RECORDED DATA START

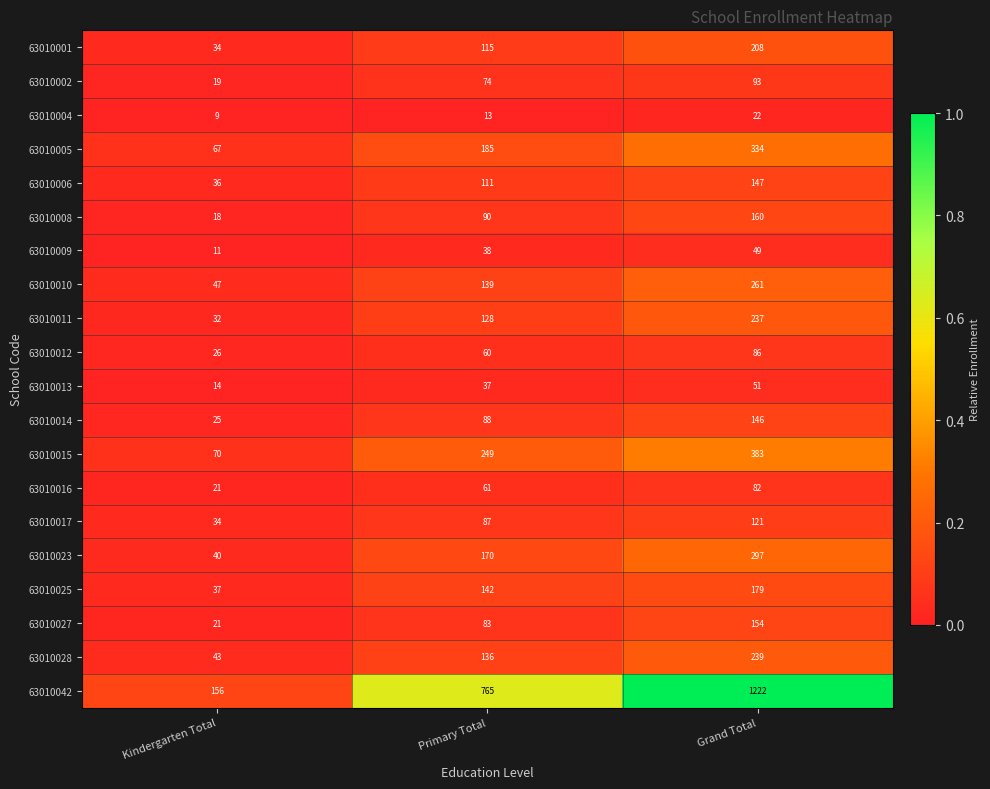

Which series changed the most between Kindergarten Total and Grand Total?

63010042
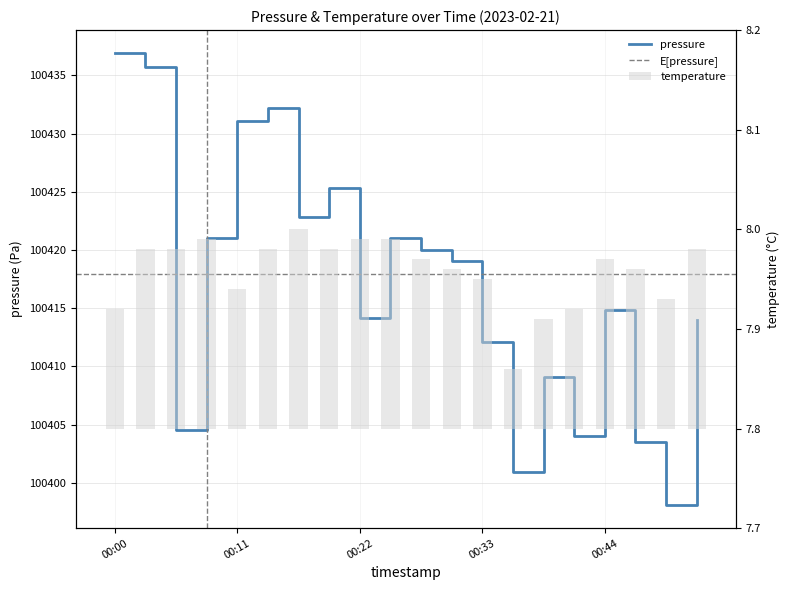

Which label corresponds to the largest value in the chart?

00:00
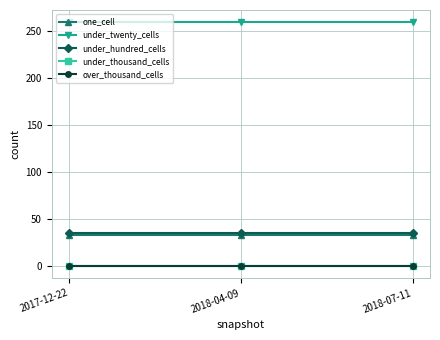

Between 2017-12-22 and 2018-07-11, which is larger?

2017-12-22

RECORDED DATA END

ASSIGNMENT: Please give the data as a JSON list of strings, one string per line with blank lines omitted, starting at the line that contains "Between 2017-12-22 and" and continuing through the end of the data.

RESPONSE:
[
  "Between 2017-12-22 and 2018-07-11, which is larger?",
  "2017-12-22"
]